Trump sebelumnya menegaskan uranium Iran harus dipindahkan sepenuhnya keluar dari negara tersebut. Namun kini, ia membuka opsi agar material nuklir itu dimusnahkan langsung di lokasi yang disepakati bersama Teheran.
“Uranium yang diperkaya itu akan segera diserahkan kepada Amerika Serikat untuk dibawa pulang dan dimusnahkan, atau lebih baik dimusnahkan di lokasi,” tulis Trump melalui platform Truth Social, Senin (25/5/2026).
Trump mengatakan proses pemusnahan dapat dilakukan bersama Republik Islam Iran dengan pengawasan Komisi Energi Atom atau lembaga terkait lainnya.
Pernyataan terbaru itu muncul saat pembicaraan penghentian konflik yang melibatkan Amerika Serikat, Israel, dan Iran dilaporkan semakin mendekati tahap akhir.
Baca Juga: Bisnis Mobil Listrik Jadi Beban Berat, Honda Rugi Rp45 Triliun
Pakistan Sebut Kesepakatan Iran-AS Hampir Tercapai
Sebelumnya, Panglima Angkatan Darat Pakistan Asim Munir menyebut kesepakatan antara Iran dan AS “hampir tercapai” saat bertemu Menteri Luar Negeri China Wang Yi di Beijing.
Pernyataan tersebut disampaikan Munir di sela kunjungan resmi Perdana Menteri Pakistan Shehbaz Sharif ke China, sebagaimana dilaporkan media pemerintah China.
China Daily mengutip Kementerian Luar Negeri China yang menyebut Munir memaparkan perkembangan terbaru terkait peran Pakistan dalam negosiasi untuk meredakan ketegangan antara Iran dan Amerika Serikat.
Munir diketahui baru saja melakukan kunjungan ke Teheran pekan lalu untuk bertemu para pemimpin Iran membahas perkembangan situasi kawasan.

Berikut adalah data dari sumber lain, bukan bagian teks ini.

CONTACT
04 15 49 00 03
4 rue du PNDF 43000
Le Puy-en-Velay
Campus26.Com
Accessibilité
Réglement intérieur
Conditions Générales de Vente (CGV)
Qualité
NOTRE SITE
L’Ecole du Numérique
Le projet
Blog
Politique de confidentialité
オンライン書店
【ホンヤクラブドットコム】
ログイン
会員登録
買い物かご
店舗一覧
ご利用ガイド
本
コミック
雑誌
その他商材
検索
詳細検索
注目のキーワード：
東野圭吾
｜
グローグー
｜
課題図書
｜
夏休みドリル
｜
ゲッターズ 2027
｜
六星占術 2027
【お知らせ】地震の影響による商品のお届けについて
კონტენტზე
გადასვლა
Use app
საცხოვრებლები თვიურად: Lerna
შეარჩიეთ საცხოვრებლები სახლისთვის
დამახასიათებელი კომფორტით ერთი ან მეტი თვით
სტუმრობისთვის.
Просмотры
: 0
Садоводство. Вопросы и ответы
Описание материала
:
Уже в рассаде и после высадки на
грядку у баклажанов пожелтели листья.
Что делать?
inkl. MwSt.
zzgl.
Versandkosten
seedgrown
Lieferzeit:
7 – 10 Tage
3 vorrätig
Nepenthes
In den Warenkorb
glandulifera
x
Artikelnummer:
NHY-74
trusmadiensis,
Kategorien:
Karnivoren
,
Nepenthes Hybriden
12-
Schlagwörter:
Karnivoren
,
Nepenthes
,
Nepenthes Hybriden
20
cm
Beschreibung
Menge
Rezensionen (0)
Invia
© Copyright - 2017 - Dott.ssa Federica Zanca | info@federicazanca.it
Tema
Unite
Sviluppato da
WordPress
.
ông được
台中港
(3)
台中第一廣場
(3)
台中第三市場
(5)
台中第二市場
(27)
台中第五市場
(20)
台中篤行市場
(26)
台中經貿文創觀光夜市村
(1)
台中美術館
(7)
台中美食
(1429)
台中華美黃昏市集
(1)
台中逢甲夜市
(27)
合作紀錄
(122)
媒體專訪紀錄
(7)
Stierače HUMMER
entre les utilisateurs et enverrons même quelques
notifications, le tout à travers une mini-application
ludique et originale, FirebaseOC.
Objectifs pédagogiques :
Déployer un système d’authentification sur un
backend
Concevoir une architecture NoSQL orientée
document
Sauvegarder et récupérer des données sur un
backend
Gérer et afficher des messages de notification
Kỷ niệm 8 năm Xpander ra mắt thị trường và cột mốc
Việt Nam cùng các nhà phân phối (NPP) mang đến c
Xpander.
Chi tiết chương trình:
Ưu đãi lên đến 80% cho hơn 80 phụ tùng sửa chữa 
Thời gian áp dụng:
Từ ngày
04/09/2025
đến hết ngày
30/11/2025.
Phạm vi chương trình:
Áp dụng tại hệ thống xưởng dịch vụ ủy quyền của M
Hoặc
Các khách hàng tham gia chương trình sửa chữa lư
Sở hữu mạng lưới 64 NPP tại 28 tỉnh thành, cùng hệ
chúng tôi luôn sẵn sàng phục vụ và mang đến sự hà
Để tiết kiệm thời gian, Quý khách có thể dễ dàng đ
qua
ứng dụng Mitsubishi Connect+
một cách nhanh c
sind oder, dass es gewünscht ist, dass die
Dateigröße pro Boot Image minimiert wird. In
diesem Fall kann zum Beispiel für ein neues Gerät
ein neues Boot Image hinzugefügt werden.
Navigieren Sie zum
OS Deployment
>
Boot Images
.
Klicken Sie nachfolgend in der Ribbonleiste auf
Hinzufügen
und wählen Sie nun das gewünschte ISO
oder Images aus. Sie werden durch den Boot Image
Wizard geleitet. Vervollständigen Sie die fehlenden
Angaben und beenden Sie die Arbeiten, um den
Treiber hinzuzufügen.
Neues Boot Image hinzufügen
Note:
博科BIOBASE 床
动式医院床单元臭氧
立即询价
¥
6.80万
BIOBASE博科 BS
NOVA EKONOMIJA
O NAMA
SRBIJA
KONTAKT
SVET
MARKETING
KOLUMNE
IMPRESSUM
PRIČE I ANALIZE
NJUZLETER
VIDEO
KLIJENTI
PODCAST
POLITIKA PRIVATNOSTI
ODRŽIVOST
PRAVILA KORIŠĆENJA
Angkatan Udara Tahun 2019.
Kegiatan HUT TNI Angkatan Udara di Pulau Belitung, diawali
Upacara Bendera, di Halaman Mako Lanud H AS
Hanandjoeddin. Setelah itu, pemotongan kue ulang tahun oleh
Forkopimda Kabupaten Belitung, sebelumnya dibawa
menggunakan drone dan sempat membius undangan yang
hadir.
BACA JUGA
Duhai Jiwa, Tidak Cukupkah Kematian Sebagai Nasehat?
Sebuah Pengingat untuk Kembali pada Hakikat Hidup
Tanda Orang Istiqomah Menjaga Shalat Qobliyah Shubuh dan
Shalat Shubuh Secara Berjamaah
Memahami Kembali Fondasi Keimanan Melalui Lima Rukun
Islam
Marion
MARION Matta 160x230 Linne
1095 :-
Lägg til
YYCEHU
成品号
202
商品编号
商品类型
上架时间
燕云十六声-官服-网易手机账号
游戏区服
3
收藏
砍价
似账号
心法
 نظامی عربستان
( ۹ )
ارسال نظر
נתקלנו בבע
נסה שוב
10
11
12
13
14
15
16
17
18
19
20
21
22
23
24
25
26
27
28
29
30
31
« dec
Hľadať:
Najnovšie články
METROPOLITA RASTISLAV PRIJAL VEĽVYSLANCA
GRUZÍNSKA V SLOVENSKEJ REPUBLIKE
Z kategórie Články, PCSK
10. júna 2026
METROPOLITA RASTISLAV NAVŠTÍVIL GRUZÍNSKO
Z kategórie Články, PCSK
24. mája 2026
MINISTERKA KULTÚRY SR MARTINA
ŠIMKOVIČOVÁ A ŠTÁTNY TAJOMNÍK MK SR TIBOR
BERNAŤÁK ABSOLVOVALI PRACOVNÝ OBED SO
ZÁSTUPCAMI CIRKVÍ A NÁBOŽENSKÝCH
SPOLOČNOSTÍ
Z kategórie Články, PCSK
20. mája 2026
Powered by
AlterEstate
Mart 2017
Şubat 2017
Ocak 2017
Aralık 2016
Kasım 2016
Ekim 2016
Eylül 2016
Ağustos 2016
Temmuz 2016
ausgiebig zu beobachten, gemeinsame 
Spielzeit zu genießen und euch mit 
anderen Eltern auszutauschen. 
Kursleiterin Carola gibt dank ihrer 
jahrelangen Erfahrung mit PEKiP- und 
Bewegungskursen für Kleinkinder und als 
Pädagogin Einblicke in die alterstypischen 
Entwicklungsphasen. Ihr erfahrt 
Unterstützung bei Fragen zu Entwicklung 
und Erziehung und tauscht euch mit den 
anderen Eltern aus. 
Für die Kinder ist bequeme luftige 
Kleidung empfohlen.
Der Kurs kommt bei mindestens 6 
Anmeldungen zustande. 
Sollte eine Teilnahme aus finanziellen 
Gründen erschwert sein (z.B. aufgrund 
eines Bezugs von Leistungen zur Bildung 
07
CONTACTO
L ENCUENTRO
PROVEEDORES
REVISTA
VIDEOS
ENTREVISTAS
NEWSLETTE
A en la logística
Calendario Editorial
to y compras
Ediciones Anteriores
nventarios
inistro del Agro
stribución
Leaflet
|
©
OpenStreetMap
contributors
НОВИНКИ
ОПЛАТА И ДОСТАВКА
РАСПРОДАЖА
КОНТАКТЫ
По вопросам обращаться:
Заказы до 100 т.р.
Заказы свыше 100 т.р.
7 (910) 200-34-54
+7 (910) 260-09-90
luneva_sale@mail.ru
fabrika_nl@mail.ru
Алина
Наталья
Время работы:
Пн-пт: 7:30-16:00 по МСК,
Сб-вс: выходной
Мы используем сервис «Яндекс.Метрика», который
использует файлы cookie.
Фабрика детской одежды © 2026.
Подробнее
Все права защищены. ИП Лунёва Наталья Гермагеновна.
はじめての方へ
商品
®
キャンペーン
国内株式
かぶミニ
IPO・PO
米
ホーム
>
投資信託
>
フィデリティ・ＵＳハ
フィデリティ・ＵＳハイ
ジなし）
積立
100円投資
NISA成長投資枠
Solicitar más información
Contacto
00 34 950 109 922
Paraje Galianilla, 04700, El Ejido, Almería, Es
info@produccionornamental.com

Menurut laporan tersebut, Pakistan menyatakan siap “melanjutkan segala upaya” guna membantu tercapainya kesepakatan antara Washington dan Teheran.
Ia juga berharap China dapat memainkan peran lebih besar dalam proses diplomatik tersebut.
Di sisi lain, Iran sebelumnya menegaskan tidak akan melepaskan hak-haknya dalam pengembangan nuklir damai yang dijamin melalui Perjanjian Non-Proliferasi Senjata Nuklir (NPT).
Hal itu disampaikan Juru Bicara Kementerian Luar Negeri Iran Esmail Baghaei saat menanggapi tuntutan Amerika Serikat terkait pengayaan uranium Iran.
Baca Juga: Selat Hormuz Memanas, AS Resmi Serang Iran
“Saat ini kami fokus untuk mengakhiri perang. Mengenai isu nuklir, kami telah menekankan bahwa kami tidak berniat untuk melepaskan hak-hak kami berdasarkan NPT,” kata Baghaei kepada wartawan, Senin (18/5/2026).
“Kami belum membahas detail masalah nuklir, dan pada tahap saat ini semua perhatian kami akan terfokus pada upaya mengakhiri perang,” imbuhnya.